» Work order 1
Transcribe the stretch of the article on digital lenses from "From fixed-focal-length prime" through "Street Price: $325.".
» Work order 2
According to the article on digital lenses, what does Pentax's Super Protect coating repel?

» Study text
- - - -
Thursday, February 5, 2009

Designed For Digital Lenses

From fixed-focal-length prime lenses to wide-angle to telephoto zooms, modern lenses use a complex combination of high-end glass, unique materials and chemical cocktails capable of producing optics with incredible power.
By Dave Willis Published in Lenses
Designed For Digital Lenses
smc Pentax DA 55-300mm
ƒ/4-5.8 ED Zoom


Pentax’s DA lenses are designed specifically to match Pentax digital sensors in an efficient design at a good combination of price and performance. Using Extra-low Dispersion glass to compensate for chromatic aberration and other optical flaws, the 82.5-450mm (35mm equivalent) smc Pentax DA 55-300mm ƒ/4-5.8 ED zoom covers a versatile range for indoor shooting, portraiture, sports, landscape, wildlife and more. Pentax’s Super Protect (SP) coating repels dust, water and grease. Estimated Street Price: $325.

Sony DT SAL-18250
18-250mm ƒ/3.5-6.3


With the Sony APS-C-sized sub-full-frame sensor, the Sony DT SAL-18250 18-250mm ƒ/3.5-6.3 lens becomes a 27-375mm equivalent, and if you have Sony’s full-frame model, the A900, the lens is still compatible thanks to an APS-C capture mode in-camera. With a 14x range, the SAL-18250 is Sony’s widest focal length champ, and the long telephoto uses an internal focusing system for faster focusing and weighted balance. The optics include Extra-low Dispersion glass for minimizing flare and reducing chromatic aberration and a 16-element, 13-group lens design for correcting visual aberration across the entire zoom range. Estimated Street Price: $549.
- - - -
(Source data)
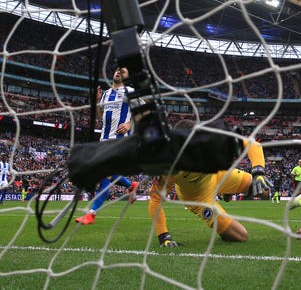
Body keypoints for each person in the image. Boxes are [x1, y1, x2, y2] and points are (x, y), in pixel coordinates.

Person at [149, 119, 272, 246]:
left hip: (218, 176)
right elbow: (155, 199)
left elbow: (252, 144)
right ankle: (223, 216)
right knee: (241, 236)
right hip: (198, 198)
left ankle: (226, 191)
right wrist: (164, 236)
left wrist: (258, 172)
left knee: (264, 190)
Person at [76, 67, 139, 225]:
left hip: (120, 141)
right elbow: (99, 116)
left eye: (123, 71)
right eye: (117, 70)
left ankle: (91, 213)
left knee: (105, 175)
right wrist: (97, 101)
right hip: (104, 140)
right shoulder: (105, 94)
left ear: (128, 76)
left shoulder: (131, 91)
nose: (118, 72)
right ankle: (131, 185)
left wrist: (130, 123)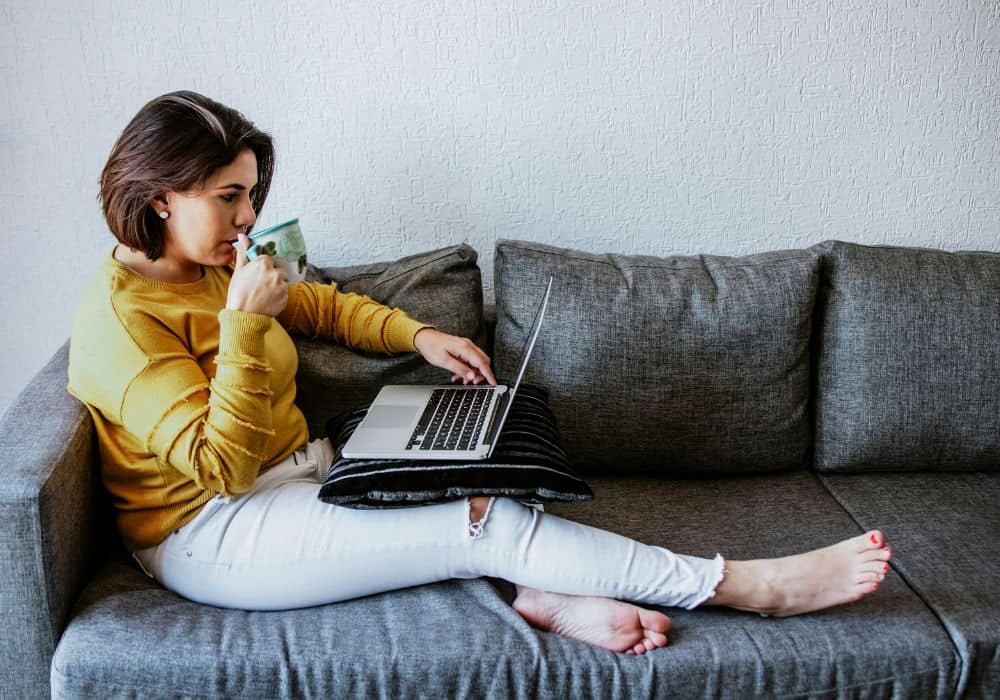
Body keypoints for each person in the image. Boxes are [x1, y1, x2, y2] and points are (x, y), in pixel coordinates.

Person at [68, 91, 893, 657]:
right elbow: (222, 466)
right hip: (212, 529)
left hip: (304, 471)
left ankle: (547, 597)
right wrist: (245, 325)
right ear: (163, 195)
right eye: (229, 196)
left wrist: (418, 332)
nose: (249, 219)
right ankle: (740, 585)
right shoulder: (120, 325)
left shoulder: (212, 261)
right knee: (481, 517)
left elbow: (317, 305)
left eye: (251, 194)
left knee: (495, 449)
- - - -
» Written response 1
From fixed-focal-length prime lenses to wide-angle to telephoto zooms, modern lenses use a complex combination of high-end glass, unique materials and chemical cocktails capable of producing optics with incredible power.
By Dave Willis Published in Lenses
Designed For Digital Lenses
smc Pentax DA 55-300mm
ƒ/4-5.8 ED Zoom


Pentax’s DA lenses are designed specifically to match Pentax digital sensors in an efficient design at a good combination of price and performance. Using Extra-low Dispersion glass to compensate for chromatic aberration and other optical flaws, the 82.5-450mm (35mm equivalent) smc Pentax DA 55-300mm ƒ/4-5.8 ED zoom covers a versatile range for indoor shooting, portraiture, sports, landscape, wildlife and more. Pentax’s Super Protect (SP) coating repels dust, water and grease. Estimated Street Price: $325.

» Written response 2
Dust, water and grease.